Are you prepared to meet the next challenge with your head held high, guiding yourself, your team, or your whole company through anticipated or unexpected change? These strategies brought to us by the experts will help everyone come out the other side feeling included, energized, and prepared for what lies ahead.
Communicate your mission
Managers and workplace leaders have an additional responsibility: to ensure that employees adapt well to unexpected changes (such as a recession) and those anticipated (such as a merger or acquisition). “If you want to function adequately as an organization, as an employer, you have to build an environment in which change will not end up altering the lives of employees and hurting the business in the long term,” she says. “Even if you’re changing in a positive direction, you’re going to want everyone on the same page because if you accidentally end up creating high levels of stress and mistrust, it could backfire on the changes you’re promoting.”
It will never be too much that you can communicate about the changes’ benefits. Craig Schneider, the founder of Nectar Sleep, tells us about his experience moving his company from We Work 524 Broadway in New York to a company-owned building that will be operated by We Work. “We are working on making people understand how wonderful the space is, that it is located in an incredible area of the city,” he says. “And there will also be personalized follow-ups once the collaborators get there, to make sure energy levels are high; we’ll host parties and celebrations and highlight new ways the space can be used.”
Senior Director of People Operations at Sonos, Liz Welch (a member of the We Work Holyoke Building in Seattle, US), says there are reservations about sharing more, not less, information. “We tell teams, ‘This is what I know, this is what I don’t know, and at that point, you’ll have more information.’ “We are more likely to exchange information earlier and in a less complete state, merely because we believe that people need to know as soon as possible about things that may affect them,” she says.
It assumes that people react differently to change
Welch discovered that people continually react to change and that there is no right or wrong way to do it. “There are people who have a great drive, who adapt quickly,” he explains. “They are innately excited about change and can quickly translate it into opportunity, innovation, and optimism.” Then some like the position quo. “Many people get that knot in their stomach, that gut feeling that says, ‘I don’t know, this is kind of scary, I don’t like it.’ Who is in the middle? The rest of us. “Most people have some reservations about any change, even if it looks like a good thing on the surface,” he says.
When trying to navigate any change effectively, it is essential to know your reaction to it and the reaction of the people on your team. “Leaders who are architects of change have to be attentive to all the people throughout that process and leave no one behind,” he maintains.
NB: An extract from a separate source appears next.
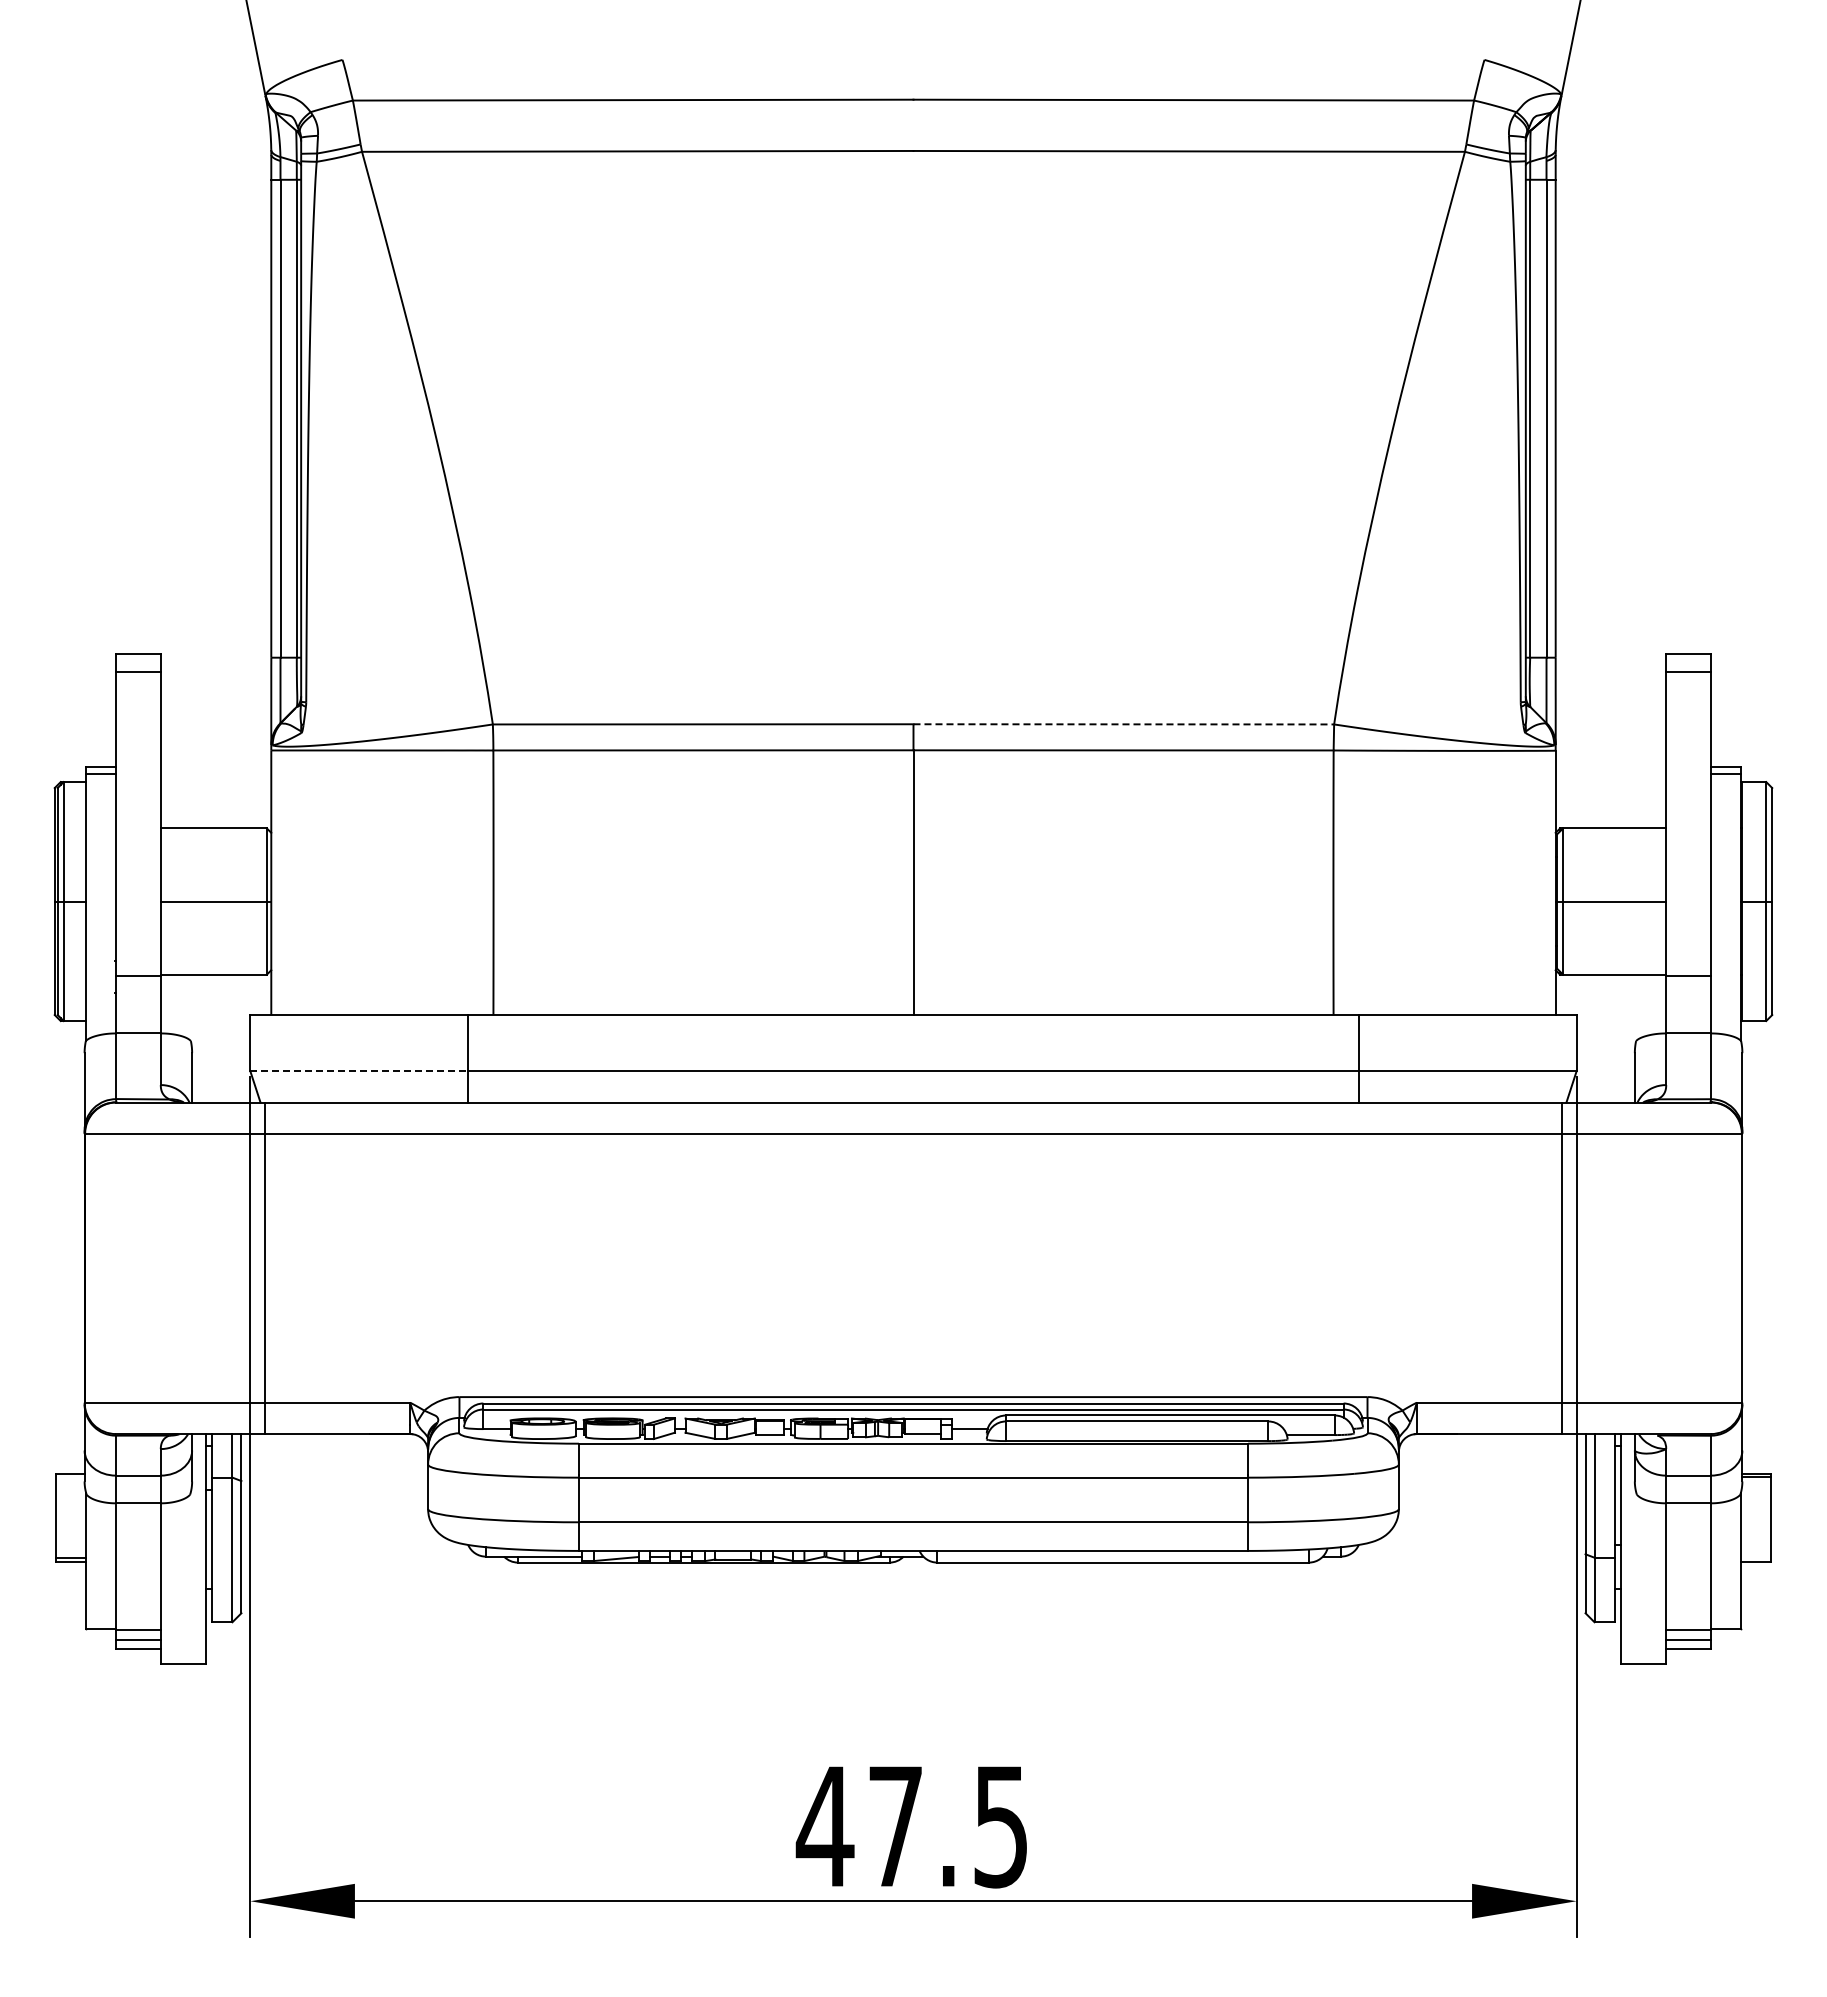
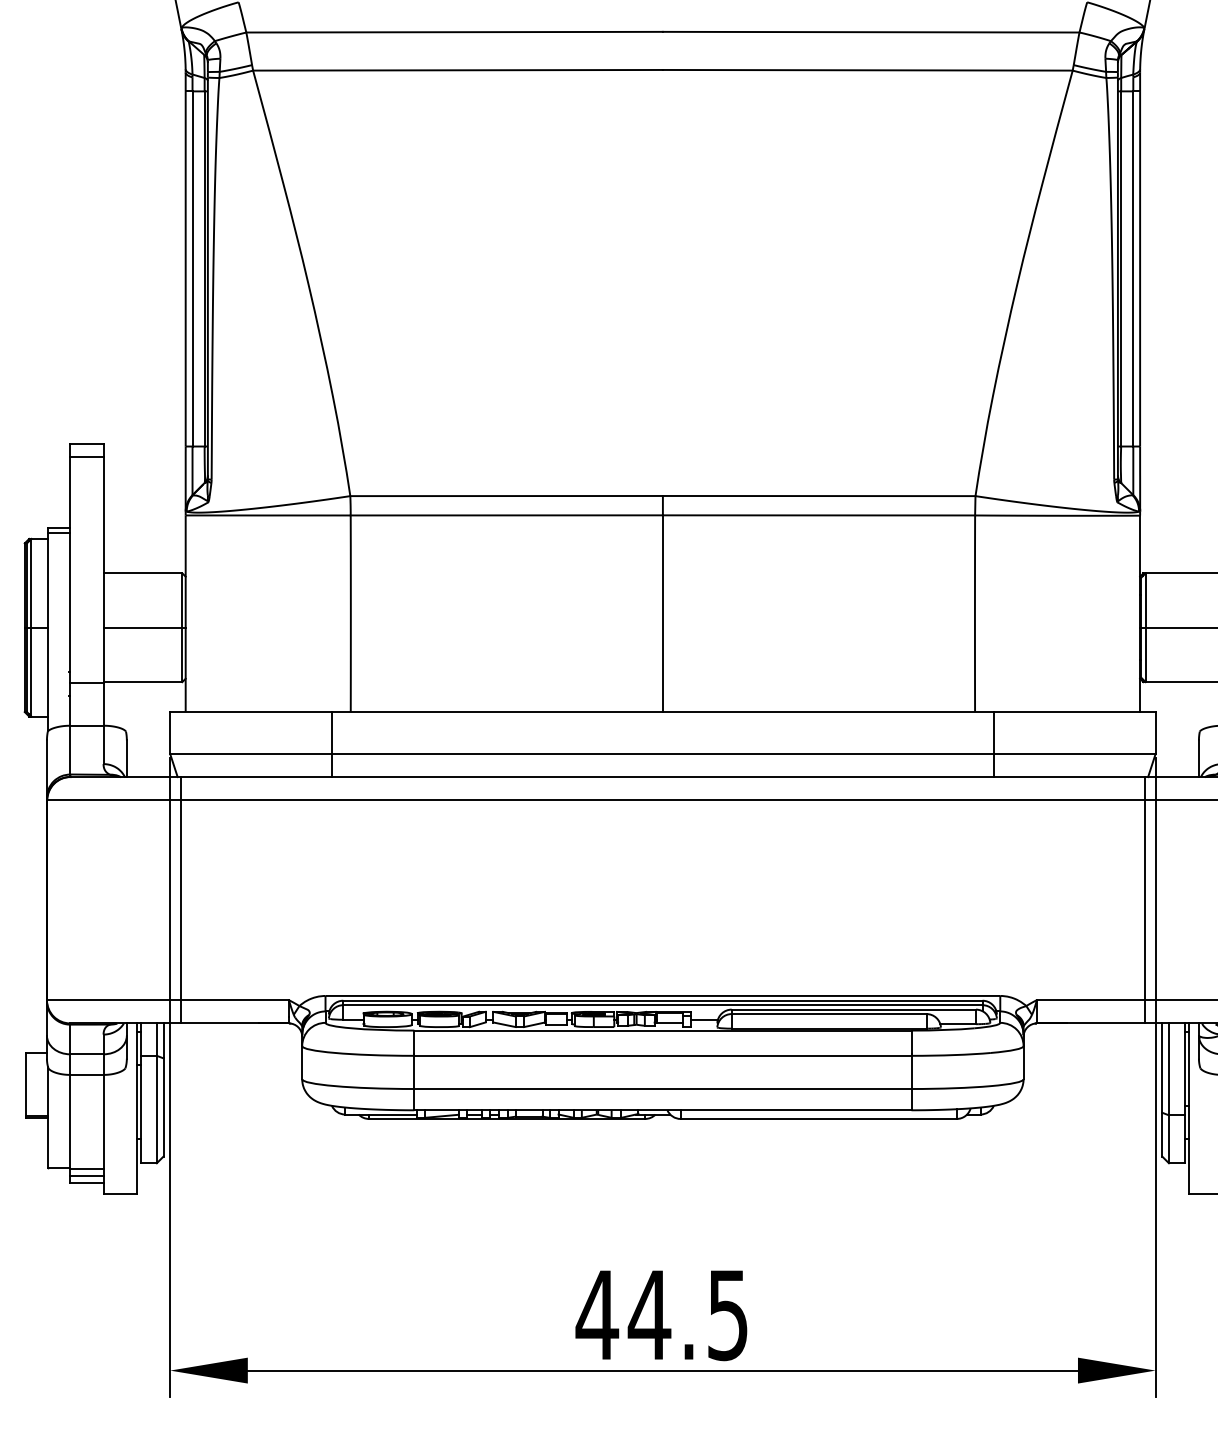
line: (1124, 724) -> (819, 496), dashed -> solid
line: (359, 1071) -> (251, 754), dashed -> solid
text: (895, 1826) -> (649, 1315), 47.5 -> 44.5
Don’t rule out those who are slow to adapt
“It’s comfortable for anyone to judge people moving more slowly towards the acceptance end of the process and think they seem like a complainer,” says Welch. “But these people carry an enormous force correlated with a feeling of strong distaste for ambiguity or change. They can be deeply convinced and deeply loyal, and both are positive characteristics. You never want to lose certain people just because it took them longer to adjust to change,” she says. “It’s better to adapt as an organization around those people, rather than rush them or lose them.”
It is undeniable: when something changes, it is because the reality we used to know will no longer be the same. Faced with the certainty of what we cannot control, the advice of these experts can help you focus on what you can measure and predict. And do not forget, as, in many other situations in life, the first step is introspection to be able to register first what happens within ourselves.